I recognized that my work in getting to know volunteers and members needs to go deeper, because I am probably missing out on opportunities for helping facilitate meaningful connections, not only within the LiveWorkPlay community, but in the surrounding community. The more I understand about individual gifts and assets the more opportunities and connections I can facilitate with other individuals and groups, including those that haven’t even met us – yet!
It’s a bit hard to explain, but the TSI experience is about much more than speakers and topics, it is the diversity of the attendees (age, culture, disability, more) and how food, music, and art are part and parcel of the welcoming atmosphere and the easy flow of meaningful conversations.

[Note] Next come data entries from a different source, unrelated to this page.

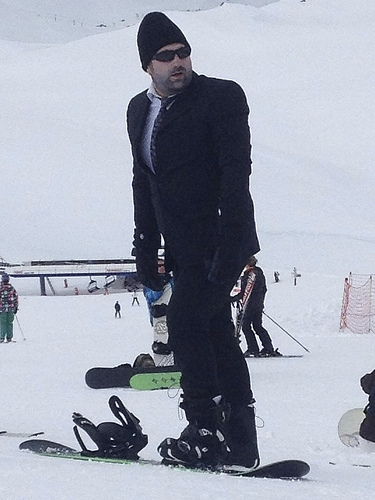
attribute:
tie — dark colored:
[151, 98, 165, 174]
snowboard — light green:
[82, 364, 184, 389]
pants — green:
[0, 305, 20, 338]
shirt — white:
[141, 79, 180, 170]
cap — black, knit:
[137, 10, 190, 69]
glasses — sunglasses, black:
[126, 12, 261, 471]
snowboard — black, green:
[21, 423, 323, 485]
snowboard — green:
[18, 436, 311, 480]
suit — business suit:
[126, 71, 261, 392]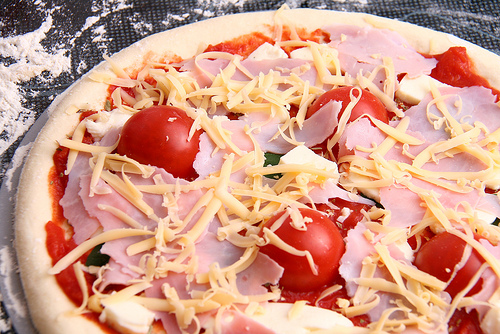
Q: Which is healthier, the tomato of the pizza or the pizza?
A: The tomato is healthier than the pizza.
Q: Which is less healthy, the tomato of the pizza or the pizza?
A: The pizza is less healthy than the tomato.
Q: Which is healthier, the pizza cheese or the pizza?
A: The cheese is healthier than the pizza.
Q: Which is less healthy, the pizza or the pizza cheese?
A: The pizza is less healthy than the cheese.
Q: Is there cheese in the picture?
A: Yes, there is cheese.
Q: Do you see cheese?
A: Yes, there is cheese.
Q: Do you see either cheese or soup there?
A: Yes, there is cheese.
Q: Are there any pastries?
A: No, there are no pastries.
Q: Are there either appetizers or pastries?
A: No, there are no pastries or appetizers.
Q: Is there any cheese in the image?
A: Yes, there is cheese.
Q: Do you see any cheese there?
A: Yes, there is cheese.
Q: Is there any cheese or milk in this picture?
A: Yes, there is cheese.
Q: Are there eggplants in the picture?
A: No, there are no eggplants.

One of my favourite John McKnight maxims is that “everything moves at the speed of trust.” This is so important for those of us with the honour and responsibility of supporting people in their daily lives. I also embraced the idea that if we are not being surprised by people or experiences, we probably aren’t learning anything. In my work it could be the individual I am helping who is surprised by something they experience (maybe trying something new and enjoying it) or it could be an individual or group in the community that is surprised by a contribution that someone I am supporting makes by having the opportunity to use their gifts.
There were a lot of important discussion about loneliness (perhaps the biggest quality of life issue of our times), being welcoming and hospitable, and in particular how to include those who are not yet a part of a particular community. This is a where my gift of starting conversations and being welcoming can help make a difference.
I was very struck by John’s point that so much of the “coming together” in today’s world is done in reaction to a problem that needs fixing. This is certainly important, but we are missing out on so much by not coming together around the positives in our community and how to expand our individual and collective assets. I think at LiveWorkPlay we very much focus our practices and messages around assets, and a challenge to consider is how to bring that approach to our community in ways that contribute to broader social change.